• **Podany tekst**
□ □ □ □ □

Sony prezentuje tablet z czasem pracy sięgającym trzech tygodni. Tak, z ekranem E Ink

Ileż to razy w filmach science-fiction widzieliśmy ludzi siedzących na stacjach metra i czytających elektroniczne wersje gazet na arkuszach elastycznych, czarno-białych wyświetlaczy. Kiedyś myśleliśmy, że taką rewolucję zapewnią nam tablety z ekranami E Ink, ale rynek zweryfikował to marzenie. Sony wraca do tematu, oferując urządzenie, o którego baterię nie będziemy musieli się w ogóle martwić.

Sony na jakiś czas odłożyło temat sprzętów z ekranami E Ink, a przecież samo w 2013 roku zaprezentowało model DPT-S1, czyli trzynastocalowy tablet z monochromatycznym wyświetlaczem. Model DPT-RP1 był spadkobiercą jego dziedzictwa, mając podobnej wielkości ekran – 13,3 cala (rozmiar kartki A4). W zeszłym roku pojawił się w Japonii, a teraz zaprezentowano jego mniejszą wersję – DPT-CP1, który wyposażono w wyświetlacz o przekątnej 10,3 cala (rozmiar kartki A5).

□ □ □ □ □

• **Dane do przejrzenia**
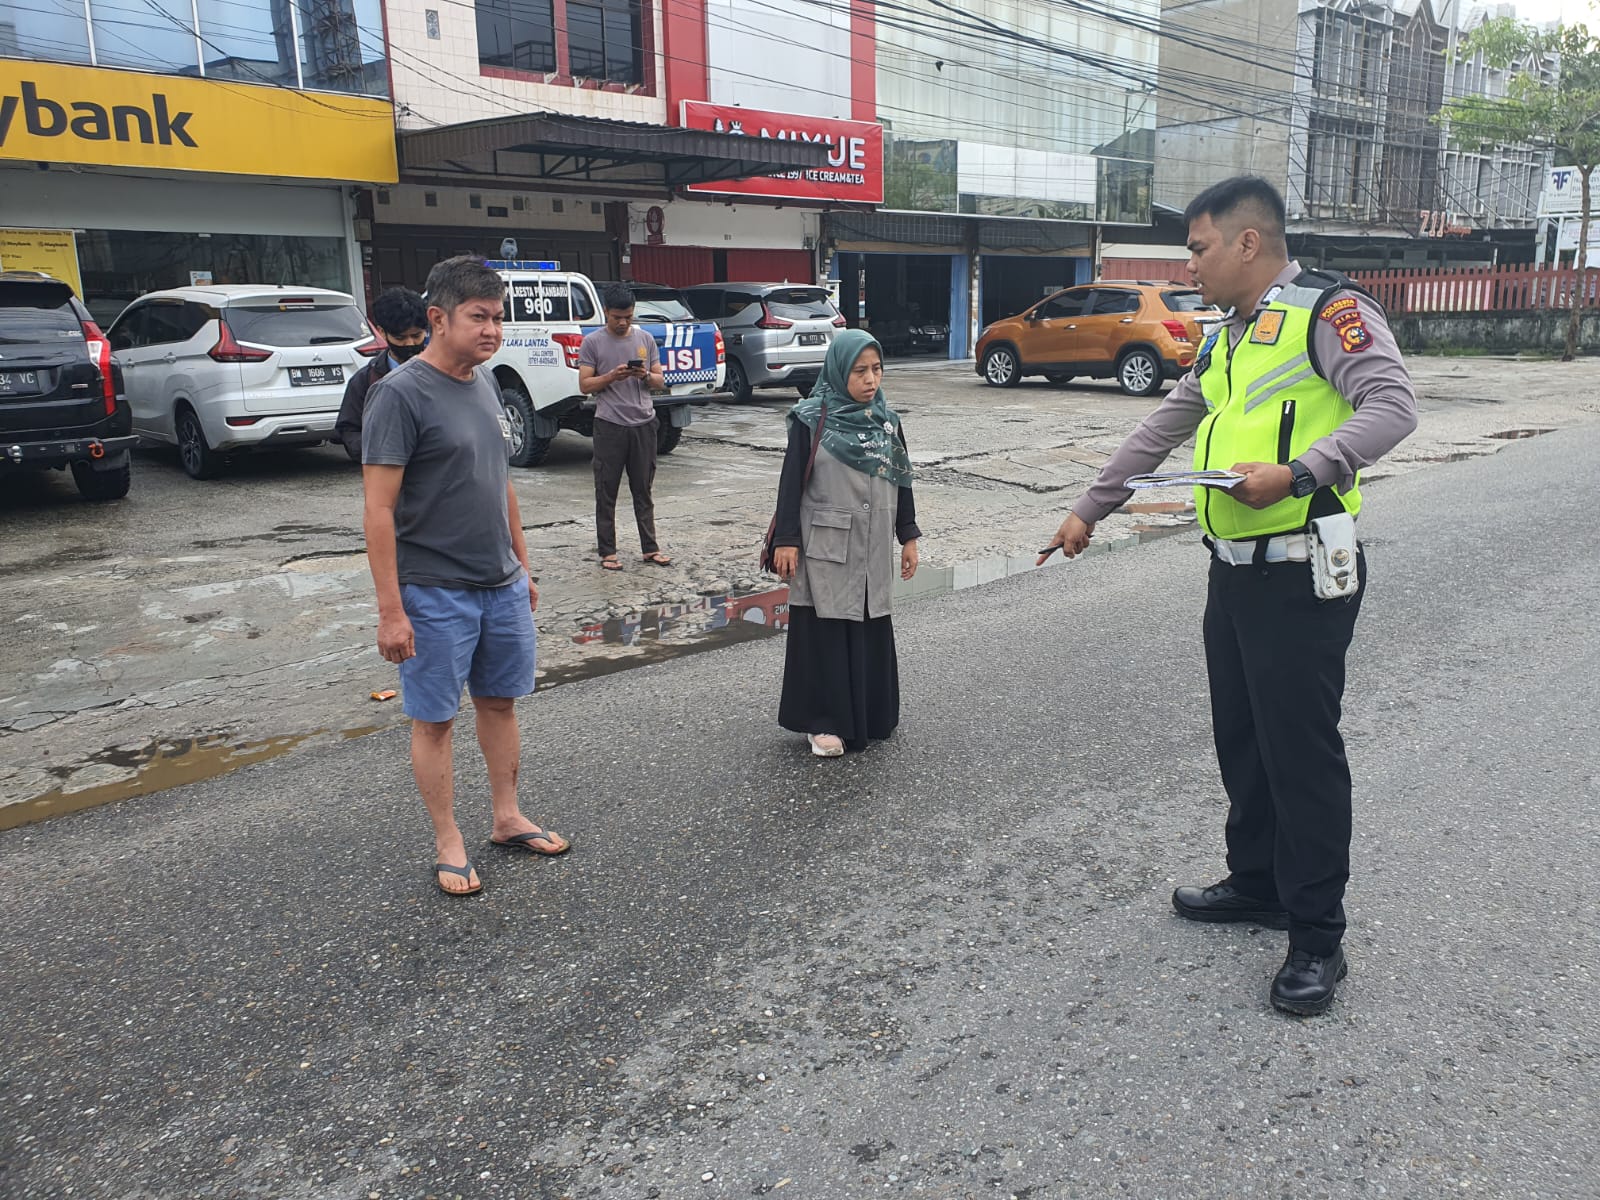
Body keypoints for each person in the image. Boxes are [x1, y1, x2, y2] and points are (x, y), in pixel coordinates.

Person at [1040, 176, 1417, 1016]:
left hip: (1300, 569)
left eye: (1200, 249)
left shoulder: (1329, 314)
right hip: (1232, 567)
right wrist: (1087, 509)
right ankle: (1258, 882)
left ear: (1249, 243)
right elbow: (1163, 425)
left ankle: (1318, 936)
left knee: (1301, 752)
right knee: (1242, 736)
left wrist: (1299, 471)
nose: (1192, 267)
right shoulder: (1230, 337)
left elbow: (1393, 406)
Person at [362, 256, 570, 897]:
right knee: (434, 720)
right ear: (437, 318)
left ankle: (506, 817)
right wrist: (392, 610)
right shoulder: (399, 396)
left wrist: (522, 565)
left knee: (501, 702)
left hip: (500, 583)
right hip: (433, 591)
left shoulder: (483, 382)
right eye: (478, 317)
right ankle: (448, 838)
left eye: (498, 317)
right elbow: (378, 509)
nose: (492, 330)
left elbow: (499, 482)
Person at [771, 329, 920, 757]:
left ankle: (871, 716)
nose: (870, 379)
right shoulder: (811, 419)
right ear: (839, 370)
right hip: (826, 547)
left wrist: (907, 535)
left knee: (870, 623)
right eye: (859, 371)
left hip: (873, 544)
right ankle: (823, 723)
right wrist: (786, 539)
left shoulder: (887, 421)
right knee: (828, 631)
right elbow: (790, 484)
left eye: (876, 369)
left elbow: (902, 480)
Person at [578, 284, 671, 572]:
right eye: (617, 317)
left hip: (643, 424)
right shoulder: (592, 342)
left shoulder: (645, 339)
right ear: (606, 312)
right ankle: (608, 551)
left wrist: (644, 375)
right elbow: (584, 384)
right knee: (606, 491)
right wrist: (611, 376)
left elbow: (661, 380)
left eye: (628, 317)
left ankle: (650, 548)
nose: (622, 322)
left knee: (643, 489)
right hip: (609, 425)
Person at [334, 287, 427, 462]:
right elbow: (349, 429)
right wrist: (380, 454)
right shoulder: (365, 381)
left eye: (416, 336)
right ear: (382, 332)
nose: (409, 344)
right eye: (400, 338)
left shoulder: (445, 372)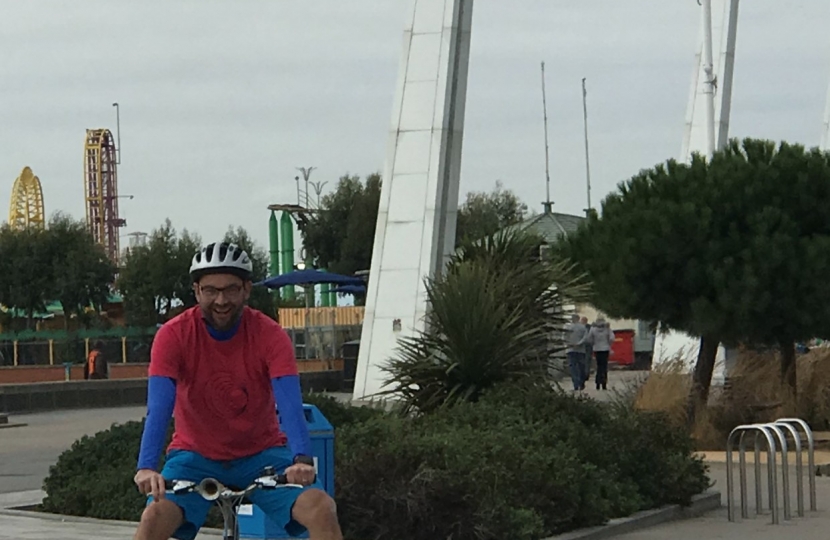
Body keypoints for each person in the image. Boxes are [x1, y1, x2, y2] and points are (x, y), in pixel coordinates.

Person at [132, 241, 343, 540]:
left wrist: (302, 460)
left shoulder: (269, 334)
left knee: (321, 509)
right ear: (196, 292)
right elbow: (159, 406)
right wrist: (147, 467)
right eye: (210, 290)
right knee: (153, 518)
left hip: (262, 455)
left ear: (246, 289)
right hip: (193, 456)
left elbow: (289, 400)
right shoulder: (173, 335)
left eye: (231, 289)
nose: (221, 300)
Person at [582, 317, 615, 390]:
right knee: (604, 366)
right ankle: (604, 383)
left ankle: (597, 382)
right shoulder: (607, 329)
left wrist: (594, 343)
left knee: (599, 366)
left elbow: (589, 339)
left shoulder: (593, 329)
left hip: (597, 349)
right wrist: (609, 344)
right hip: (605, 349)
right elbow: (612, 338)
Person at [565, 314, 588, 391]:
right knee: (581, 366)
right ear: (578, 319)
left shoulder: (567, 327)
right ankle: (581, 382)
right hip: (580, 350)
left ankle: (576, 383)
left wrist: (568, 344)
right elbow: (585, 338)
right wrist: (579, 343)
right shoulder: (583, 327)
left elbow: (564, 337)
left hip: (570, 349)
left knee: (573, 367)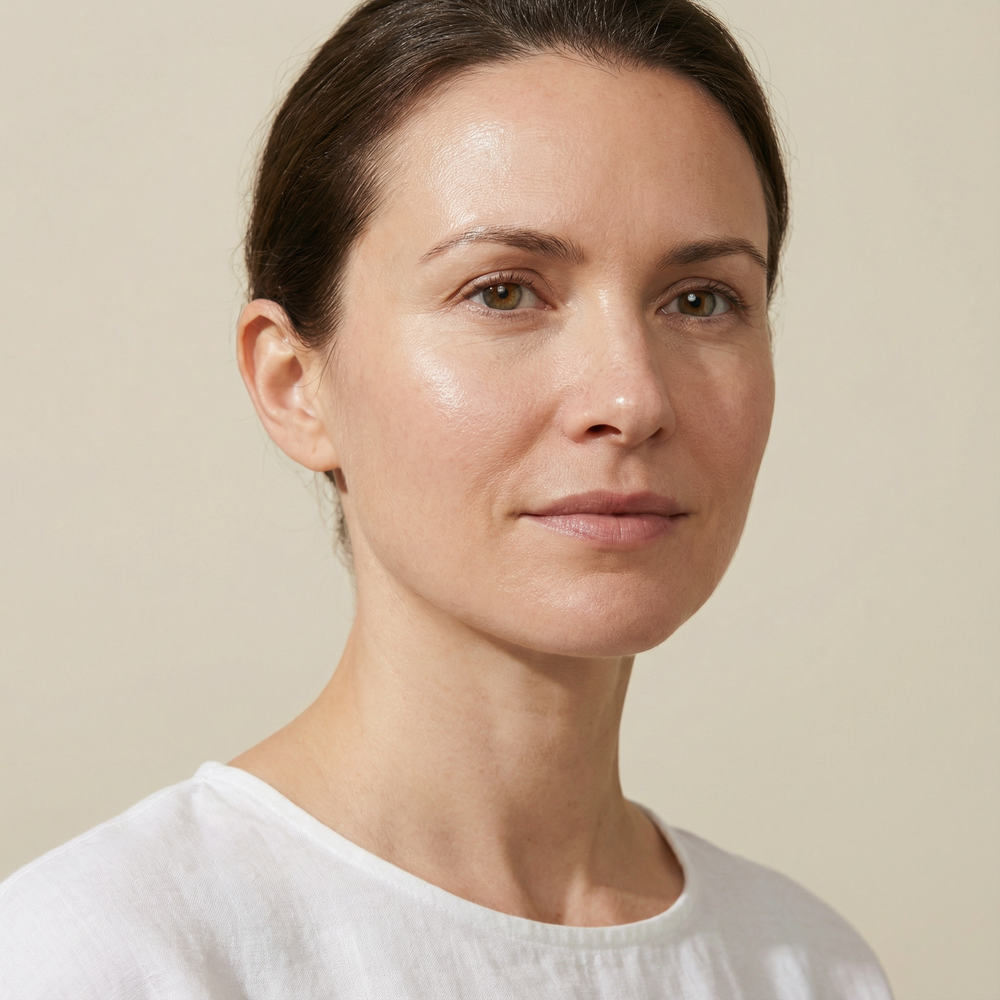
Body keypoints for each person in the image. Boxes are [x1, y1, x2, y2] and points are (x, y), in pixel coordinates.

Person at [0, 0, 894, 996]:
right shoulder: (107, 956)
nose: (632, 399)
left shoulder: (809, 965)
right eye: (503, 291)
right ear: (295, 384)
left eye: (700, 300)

□ □ □ □ □

• **Co masz zrobić**
• A. Przepisz fragment tekstu o tablecie Sony, zaczynając od słów „Sony prezentuje tablet”, a kończąc na słowach „w ogóle martwić.”.
• B. Jaką przekątną ma wyświetlacz modelu DPT-CP1 według tekstu o tablecie Sony?
Korzystaj wyłącznie z tekstu o tablecie Sony.

• **Rozwiązania zadań**
• A.
Sony prezentuje tablet z czasem pracy sięgającym trzech tygodni. Tak, z ekranem E Ink

Ileż to razy w filmach science-fiction widzieliśmy ludzi siedzących na stacjach metra i czytających elektroniczne wersje gazet na arkuszach elastycznych, czarno-białych wyświetlaczy. Kiedyś myśleliśmy, że taką rewolucję zapewnią nam tablety z ekranami E Ink, ale rynek zweryfikował to marzenie. Sony wraca do tematu, oferując urządzenie, o którego baterię nie będziemy musieli się w ogóle martwić.

• B. 10,3 cala (rozmiar kartki A5).